Hi Arnab,
The changes contributed by me are followings,
Built-ins:
- dropInvalidLength() and dropInvalidType(): frame built-ins for
data cleaning using schema and length information.
- glm(): Generalized Linear Model added as a built-in from our
algorithms.
- imputeFD(): for missing value imputation using robust functional
dependencies.
- Update in an existing built-in MICE (now works on matrices
instead of frames).
- map() for supporting lambda expressions.
- smote(): an ovesampling technique for class imbalance.
- na_locf(): built-in for forward and backward NA filling.
- gmm(): Gaussian mixture model (experimental feature)
Binary Operations:
- Comparison operations for frame-frame ops.
Feel free to make any changes you deem necessary.
Best Regards,
Shafaq Siddiqi
On 9/7/2020 9:51 AM, Baunsgaard, Sebastian wrote:
Hi Arnab,
Here is my list, feel free to remove elements 😊
Major:
- Refactor Compression package and add functions
- add Quanization for lossy compression
- Generalize column groups to use same base dictionary
- Binary cell operations
- Left Matrix Multiplication
- GitHub actions for automated testing
- Improved Compile times, and packaging
- Docker containers for systemds, pythonsystemds and testingsystemds
Minor:
- python PCA and MultiLogReg algorithms
- parallel sort
- parallel detect schema
- Url handler for federated
- Distinct values count / estimation function
- Simplified Log4J from being Hadoop based to our own
- Handle NaStrings in CSV reading frame and matrix
- Re-enable code coverage tools
Removed
- GitHub pages, for documentation and moved to master
- Travis testing
Best regards
Sebastian
________________________________
From: arnab phani <phaniar...@gmail.com>
Sent: Monday, September 7, 2020 9:26:12 AM
To: dev@systemds.apache.org
Subject: Re: [DISCUSS] Apache SystemDS 2.0 Release
Thanks Kevin.
Other committers: once you get a chance, please send me your contributions
too.
Regards,
Arnab..
On Wed, Sep 2, 2020 at 10:04 PM Kevin Innerebner <
innereb...@student.tugraz.at> wrote:
Hi,
here are the changes I contributed after March 24:
- Added SystemDSContext to python api (now necessary for operations)
- Added federated frames
- Federated transform-encode, -decode and -apply (missing value
imputation is still an ongoing PR, I think it will be merged in before
release)
- New builtin `colnames()` to get the column names of a frame
That should be everything from my side.
Regards,
Kevin
On 9/1/20 11:36 AM, arnab phani wrote:
Hi All,
As we are nearing the release, I am starting to focus on the release
notes.
Notes for SystemDS 2.0 release should consolidate all the things that
happened since Aug 2018 (last SystemML release).

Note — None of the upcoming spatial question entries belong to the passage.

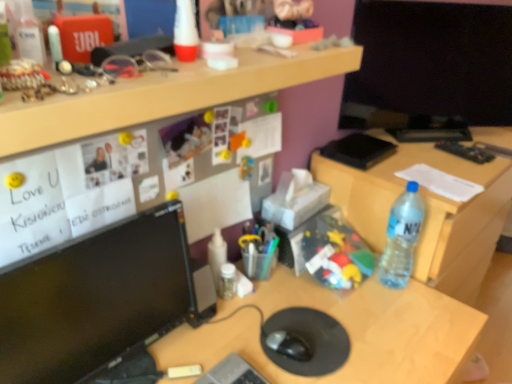
In order to click on vacant space behind black matte mouse at center in this screenshot , I will do point(290,301).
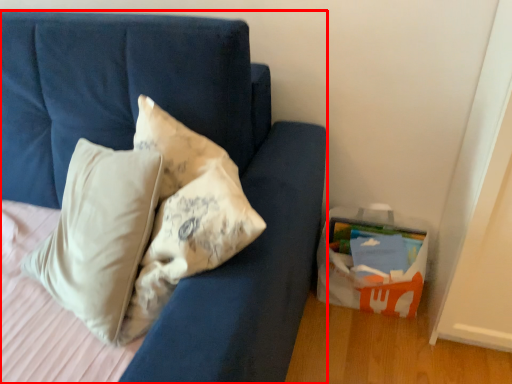
Question: From the image's perspective, what is the correct spatial positioning of furniture (annotated by the red box) in reference to cardboard box?

Choices:
 (A) below
 (B) above

Answer: (B)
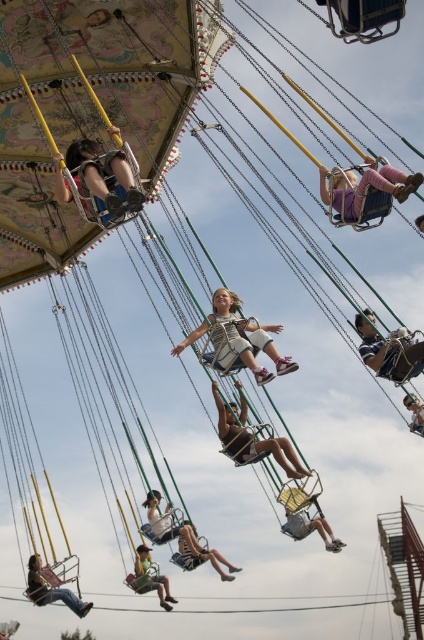
Question: Which of these objects is positioned farthest from the light brown wooden swing at center?

Choices:
 (A) matte blue jeans at center
 (B) metallic silver helmet at center
 (C) denim jeans at lower left

Answer: (C)

Question: Is denim jeans at lower left further to the viewer compared to light brown wooden swing at center?

Choices:
 (A) no
 (B) yes

Answer: (B)

Question: From the image, what is the correct spatial relationship of pink fabric swing at upper center in relation to denim shorts at center?

Choices:
 (A) left
 (B) right

Answer: (B)

Question: Is denim jeans at lower left positioned at the back of green fabric swing at lower left?

Choices:
 (A) yes
 (B) no

Answer: (A)

Question: Which point appears farthest from the camera in this image?

Choices:
 (A) (346, 189)
 (B) (393, 355)

Answer: (B)

Question: Which is nearer to the light blue denim shorts at center?

Choices:
 (A) matte plastic swing at center
 (B) denim shorts at center
 (C) green fabric swing at lower left

Answer: (A)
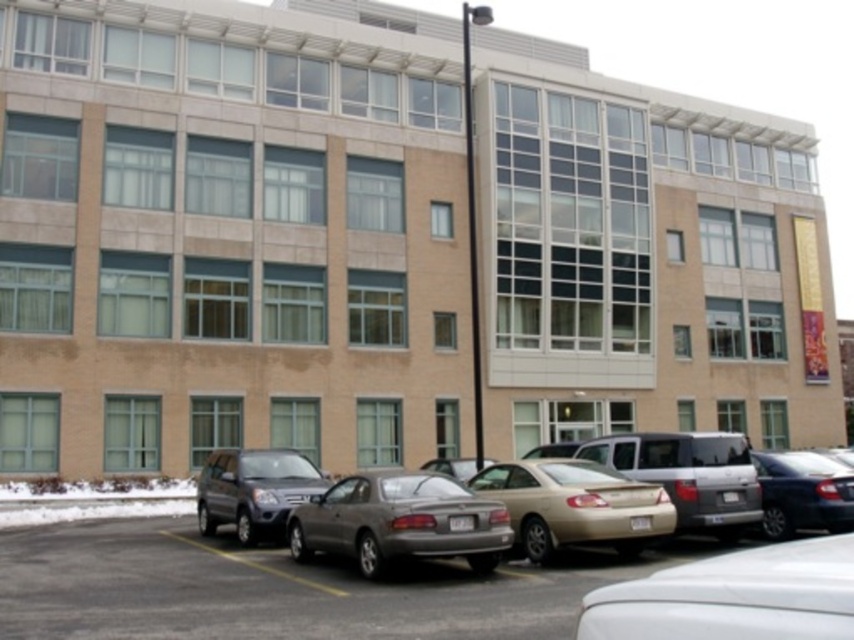
Question: Considering the relative positions of metallic silver car at center and satin gray sedan at center in the image provided, where is metallic silver car at center located with respect to satin gray sedan at center?

Choices:
 (A) left
 (B) right

Answer: (A)

Question: Is metallic silver car at center bigger than silver metallic suv at lower right?

Choices:
 (A) no
 (B) yes

Answer: (A)

Question: Which object appears closest to the camera in this image?

Choices:
 (A) white matte sedan at lower right
 (B) metallic silver car at center
 (C) metallic gray suv at lower left

Answer: (A)

Question: Among these objects, which one is farthest from the camera?

Choices:
 (A) shiny dark blue sedan at right
 (B) satin gray sedan at center
 (C) silver metallic suv at lower right

Answer: (A)

Question: Which object is closer to the camera taking this photo?

Choices:
 (A) silver metallic suv at lower right
 (B) gold metallic sedan at center
 (C) metallic gray suv at lower left

Answer: (B)

Question: Can you confirm if satin gray sedan at center is thinner than gold metallic sedan at center?

Choices:
 (A) yes
 (B) no

Answer: (B)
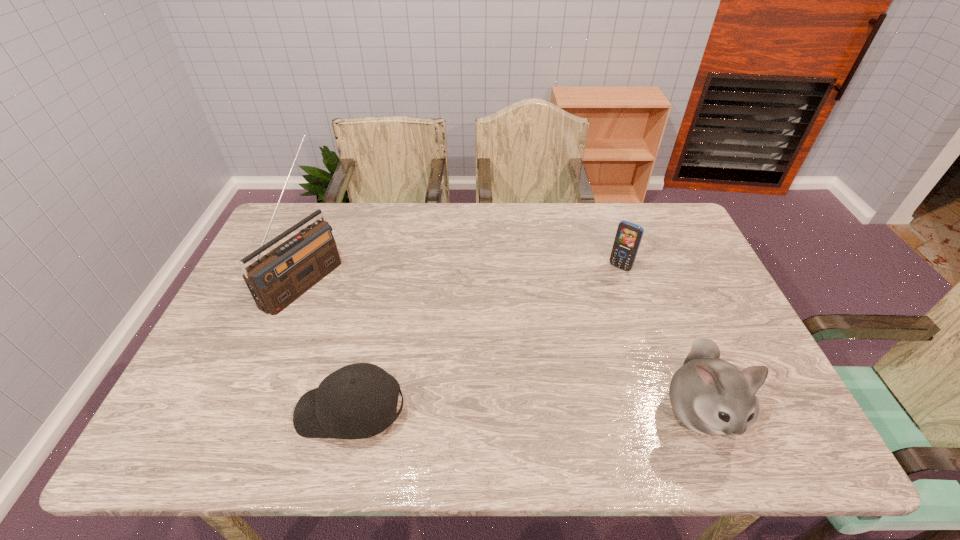
Find the location of a particular element. Image resolution: width=960 pixels, height=540 pixels. vacant region at the far edge of the desktop is located at coordinates (509, 217).

At what (x,y) coordinates should I click in order to perform the action: click on free space at the near edge of the desktop. Please return your answer as a coordinate pair (x, y). The height and width of the screenshot is (540, 960). Looking at the image, I should click on (653, 378).

In the image, there is a desktop. At what (x,y) coordinates should I click in order to perform the action: click on vacant space at the left edge. Please return your answer as a coordinate pair (x, y). The width and height of the screenshot is (960, 540). Looking at the image, I should click on click(248, 308).

The width and height of the screenshot is (960, 540). I want to click on vacant region at the right edge of the desktop, so click(678, 288).

Where is `vacant space at the far left corner`? The width and height of the screenshot is (960, 540). vacant space at the far left corner is located at coordinates (284, 221).

Find the location of a particular element. The image size is (960, 540). free space at the far right corner of the desktop is located at coordinates (647, 212).

Image resolution: width=960 pixels, height=540 pixels. In the image, there is a desktop. Find the location of `vacant space at the near right corner`. vacant space at the near right corner is located at coordinates (771, 409).

Find the location of `unoccupied position between the baseball cap and the cellular telephone`. unoccupied position between the baseball cap and the cellular telephone is located at coordinates (485, 340).

Where is `free space that is in between the baseball cap and the tallest object`? free space that is in between the baseball cap and the tallest object is located at coordinates (327, 346).

What are the coordinates of `empty space that is in between the hamster and the cellular telephone` in the screenshot? It's located at (660, 339).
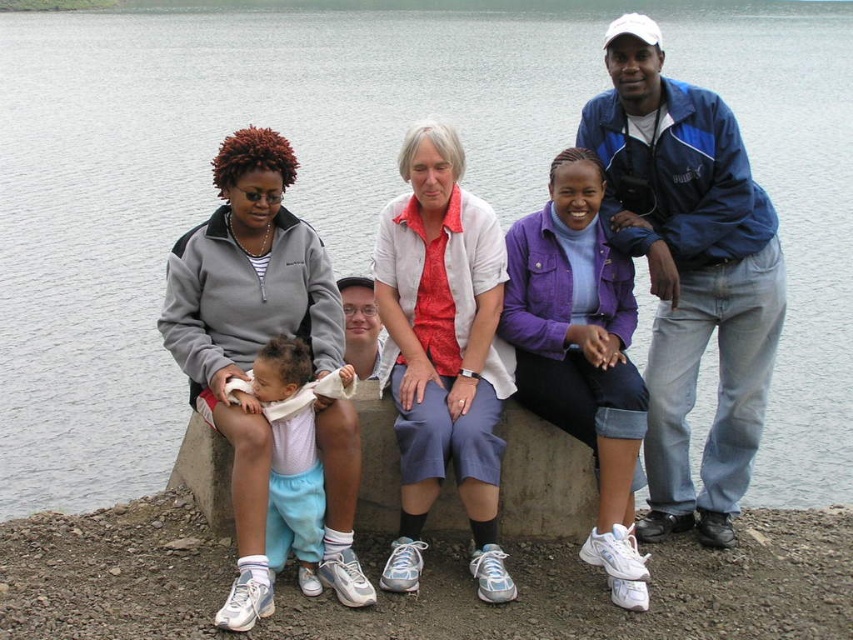
Does point (746, 234) lie behind point (305, 540)?

Yes.

Is blue fabric jacket at upper right to the right of light blue cotton pants at center from the viewer's perspective?

Indeed, blue fabric jacket at upper right is positioned on the right side of light blue cotton pants at center.

Does point (756, 214) lie behind point (242, 392)?

Yes, it is behind point (242, 392).

Locate an element on the screen. This screenshot has width=853, height=640. blue fabric jacket at upper right is located at coordinates (689, 273).

Can you confirm if blue fabric jacket at upper right is positioned to the left of white cotton shirt at center?

In fact, blue fabric jacket at upper right is to the right of white cotton shirt at center.

Is blue fabric jacket at upper right above white cotton shirt at center?

Indeed, blue fabric jacket at upper right is positioned over white cotton shirt at center.

Between point (671, 88) and point (418, 529), which one is positioned in front?

Point (418, 529) is more forward.

Identify the location of blue fabric jacket at upper right. (689, 273).

Is point (395, 260) positioned behind point (766, 371)?

That is False.

Between matte gray sweatshirt at left and blue fabric jacket at upper right, which one appears on the left side from the viewer's perspective?

matte gray sweatshirt at left

Where is `matte gray sweatshirt at left`? matte gray sweatshirt at left is located at coordinates (445, 336).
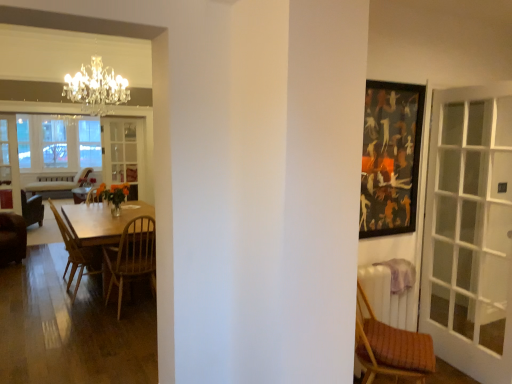
Question: Is wooden at left, which appears as the 2th chair when viewed from the right, closer to the viewer compared to brown leather chair at left, acting as the first chair starting from the left?

Choices:
 (A) no
 (B) yes

Answer: (B)

Question: From a real-world perspective, is wooden at left, which ranks as the second chair in front-to-back order, on brown leather chair at left, acting as the 4th chair starting from the right?

Choices:
 (A) no
 (B) yes

Answer: (B)

Question: Is wooden at left, which is counted as the third chair, starting from the left, shorter than brown leather chair at left, which is the fourth chair in front-to-back order?

Choices:
 (A) no
 (B) yes

Answer: (A)

Question: Is wooden at left, which is counted as the third chair, starting from the left, beside brown leather chair at left, acting as the 4th chair starting from the right?

Choices:
 (A) yes
 (B) no

Answer: (B)

Question: Does wooden at left, which is counted as the third chair, starting from the left, have a greater height compared to brown leather chair at left, which is the fourth chair in front-to-back order?

Choices:
 (A) no
 (B) yes

Answer: (B)

Question: Is wooden at left, which is the third chair from back to front, smaller than brown leather chair at left, acting as the first chair starting from the left?

Choices:
 (A) no
 (B) yes

Answer: (A)

Question: Can you confirm if wooden textured chair at right, the fourth chair when ordered from back to front, is taller than clear glass screen door at center, placed as the 1th screen door when sorted from right to left?

Choices:
 (A) yes
 (B) no

Answer: (B)

Question: Is wooden textured chair at right, the first chair from the front, surrounding clear glass screen door at center, the second screen door from the left?

Choices:
 (A) no
 (B) yes

Answer: (A)

Question: Is wooden textured chair at right, the first chair from the front, aimed at clear glass screen door at center, the second screen door from the left?

Choices:
 (A) yes
 (B) no

Answer: (B)

Question: Is wooden textured chair at right, the fourth chair when ordered from back to front, further to the viewer compared to clear glass screen door at center, acting as the first screen door starting from the back?

Choices:
 (A) no
 (B) yes

Answer: (A)

Question: Is wooden textured chair at right, acting as the 4th chair starting from the left, in contact with clear glass screen door at center, the second screen door from the left?

Choices:
 (A) no
 (B) yes

Answer: (A)

Question: Is wooden textured chair at right, the 1th chair positioned from the right, far away from clear glass screen door at center, placed as the 1th screen door when sorted from right to left?

Choices:
 (A) no
 (B) yes

Answer: (B)

Question: Is clear glass screen door at center, the second screen door from the left, wider than wooden at left, which is counted as the third chair, starting from the left?

Choices:
 (A) yes
 (B) no

Answer: (B)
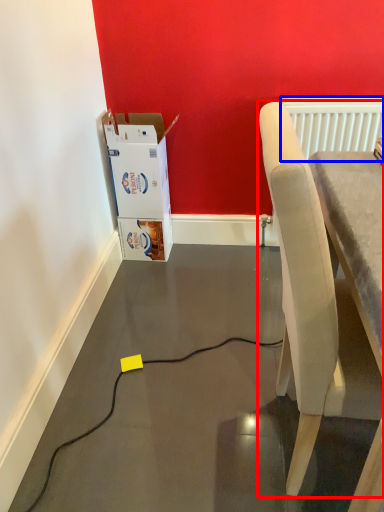
Question: Which of the following is the closest to the observer, chair (highlighted by a red box) or radiator (highlighted by a blue box)?

Choices:
 (A) chair
 (B) radiator

Answer: (A)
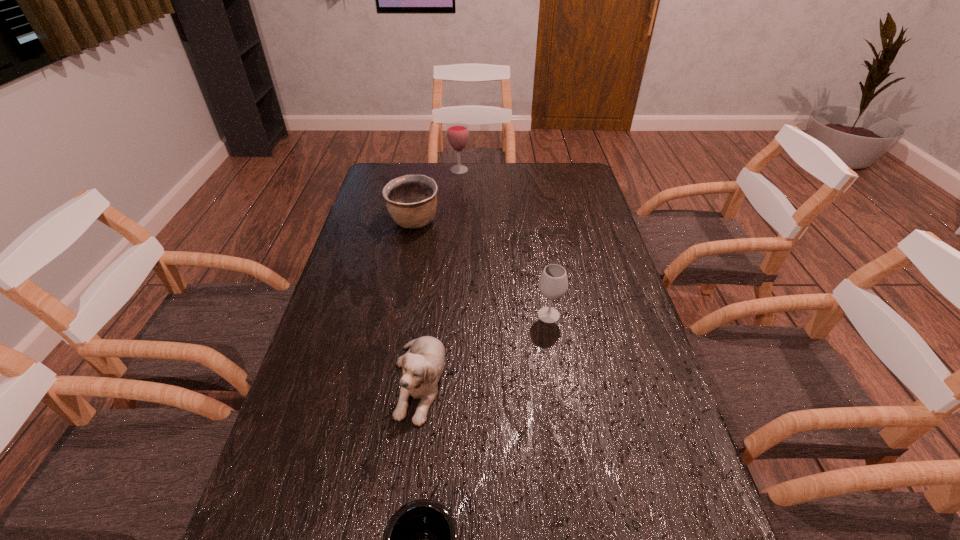
The height and width of the screenshot is (540, 960). Find the location of `blank region between the right wineglass and the left wineglass`. blank region between the right wineglass and the left wineglass is located at coordinates (504, 242).

I want to click on free space between the nearer wineglass and the fourth nearest object, so click(481, 268).

Find the location of a particular element. Image resolution: width=960 pixels, height=540 pixels. empty space that is in between the puppy and the farthest object is located at coordinates (439, 275).

Identify which object is the closest to the third nearest object. Please provide its 2D coordinates. Your answer should be formatted as a tuple, i.e. [(x, y)], where the tuple contains the x and y coordinates of a point satisfying the conditions above.

[(422, 365)]

Where is `object that is the closest to the fourth farthest object`? The height and width of the screenshot is (540, 960). object that is the closest to the fourth farthest object is located at coordinates (421, 539).

Find the location of `free location that satisfies the following two spatial constraints: 1. on the front side of the shorter wineglass; 2. on the left side of the farthest object`. free location that satisfies the following two spatial constraints: 1. on the front side of the shorter wineglass; 2. on the left side of the farthest object is located at coordinates (448, 315).

Image resolution: width=960 pixels, height=540 pixels. Identify the location of vacant space that satisfies the following two spatial constraints: 1. on the back side of the pottery; 2. on the right side of the left wineglass. (424, 170).

Where is `free location that satisfies the following two spatial constraints: 1. on the front side of the nearer wineglass; 2. on the left side of the pottery`? free location that satisfies the following two spatial constraints: 1. on the front side of the nearer wineglass; 2. on the left side of the pottery is located at coordinates (396, 315).

Where is `vacant space that satisfies the following two spatial constraints: 1. on the back side of the pottery; 2. on the right side of the farther wineglass`? vacant space that satisfies the following two spatial constraints: 1. on the back side of the pottery; 2. on the right side of the farther wineglass is located at coordinates (424, 170).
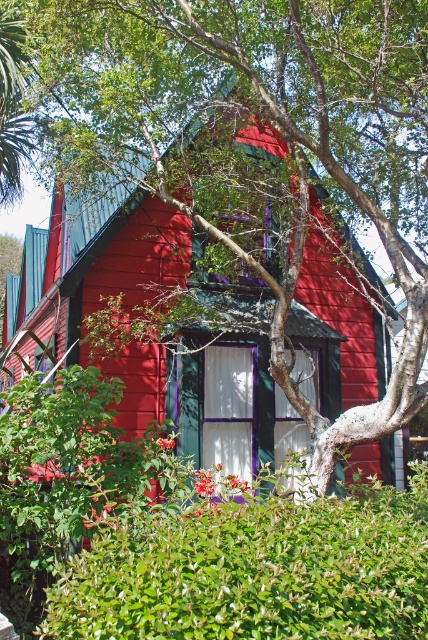
You are a gardener standing in front of the house. You notice the green leafy hedge at center and the matte wood house at center. Which object is closer to you?

The green leafy hedge at center is closer to you because it is in front of the matte wood house at center.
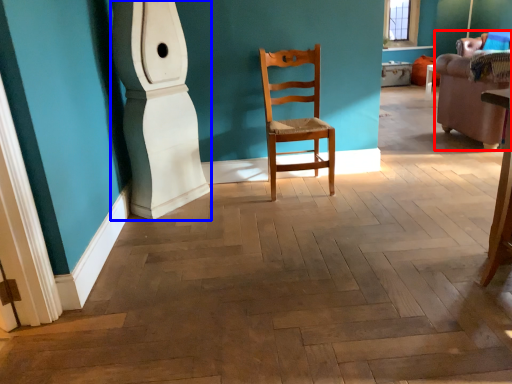
Question: Which of the following is the closest to the observer, armchair (highlighted by a red box) or pillar (highlighted by a blue box)?

Choices:
 (A) armchair
 (B) pillar

Answer: (B)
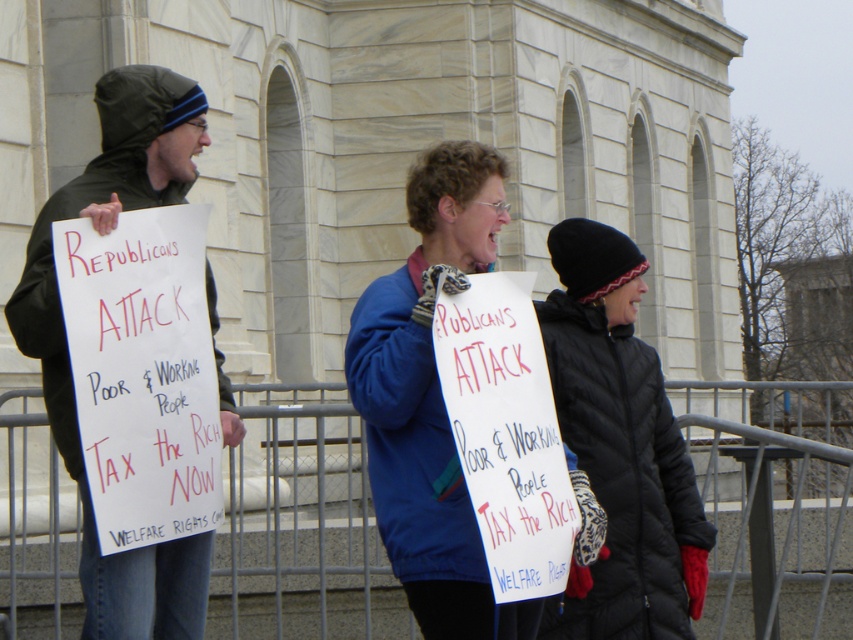
Question: Which of the following is the closest to the observer?

Choices:
 (A) (509, 308)
 (B) (140, 400)
 (C) (265, 504)
 (D) (442, 445)

Answer: (A)

Question: Can you confirm if white paper sign at left is positioned above blue fabric jacket at center?

Choices:
 (A) yes
 (B) no

Answer: (A)

Question: Which point appears farthest from the camera in this image?

Choices:
 (A) (561, 582)
 (B) (426, 483)

Answer: (B)

Question: Can you confirm if metal fence at center is smaller than white paper sign at left?

Choices:
 (A) yes
 (B) no

Answer: (B)

Question: Which object is the closest to the blue fabric jacket at center?

Choices:
 (A) white paper sign at center
 (B) black quilted jacket at center
 (C) metal fence at center

Answer: (A)

Question: Can you confirm if metal fence at center is bigger than white paper sign at left?

Choices:
 (A) no
 (B) yes

Answer: (B)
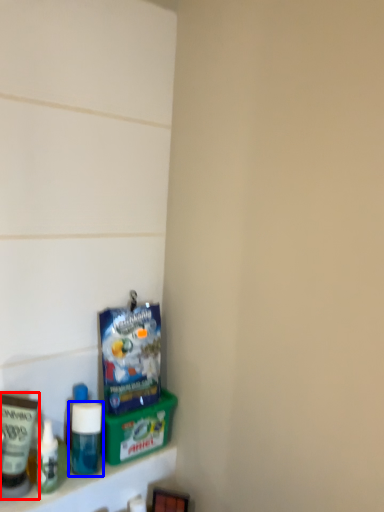
Question: Which of the following is the farthest to the observer, toiletry (highlighted by a red box) or bottle (highlighted by a blue box)?

Choices:
 (A) toiletry
 (B) bottle

Answer: (B)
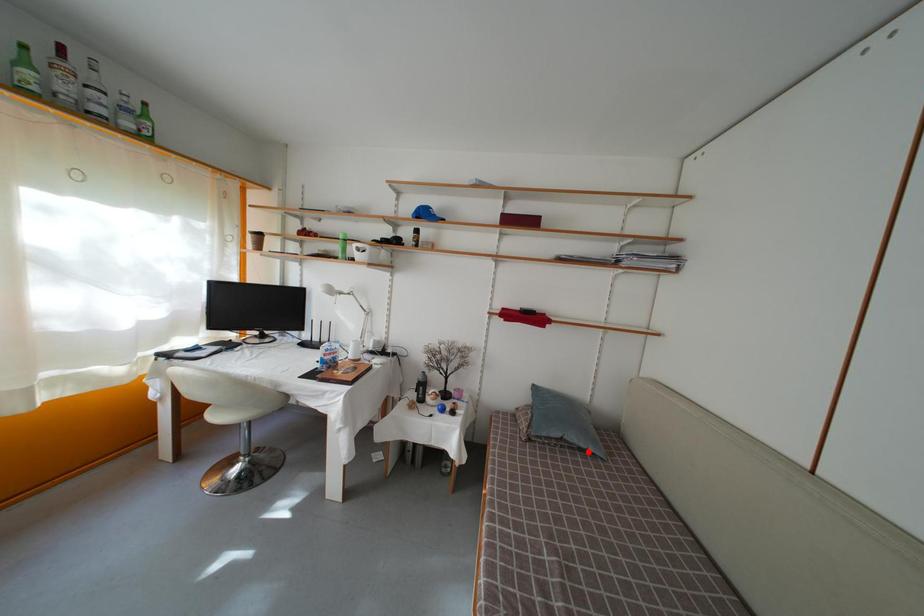
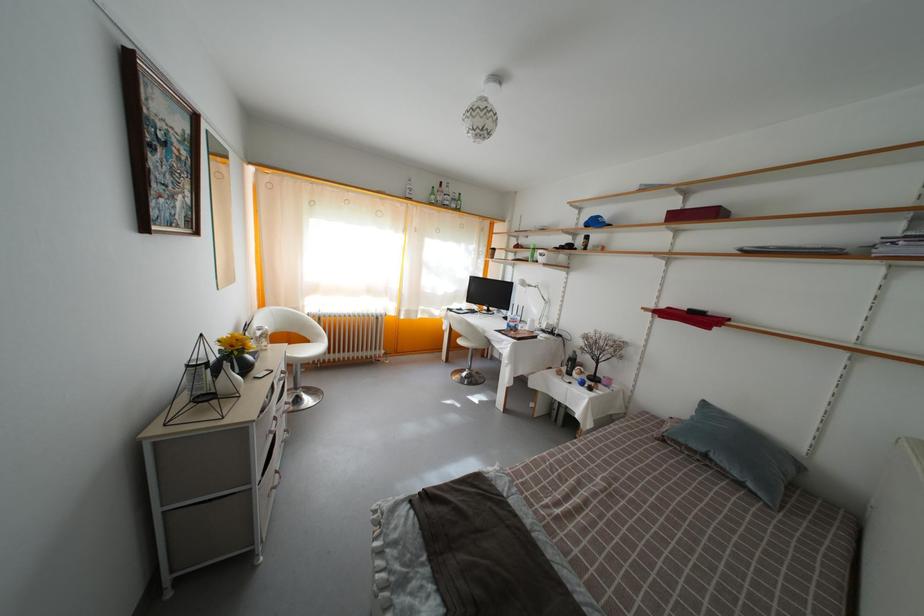
The point at the highlighted location is marked in the first image. Where is the corresponding point in the second image?

(743, 482)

While I will aggregate the notes from two SystemDS releases, it will be
great if you can update me with a few lines summarizing the additions to
your features (including the external contributions), especially after
March 24, 2020 (last SystemDS release).
Once ready, I will share for everyone to have a look.
Regards,
Arnab..
On Mon, Aug 31, 2020 at 8:34 PM Matthias Boehm <mboe...@gmail.com>
wrote:
thanks Arnab for looking over the remaining open issues. Together with
Shafaq, we just came across two additional bugs related to eval function
calls. Theses fixes should go into the RC and I intend to fix them as
soon as possible.
Regards,
Matthias
On 8/27/2020 8:41 PM, arnab phani wrote:
Hi All,
Currently, I see only a few issues are flagged for 2.0 release. Can you
please go through your open issues and check if the Fix-Version is set?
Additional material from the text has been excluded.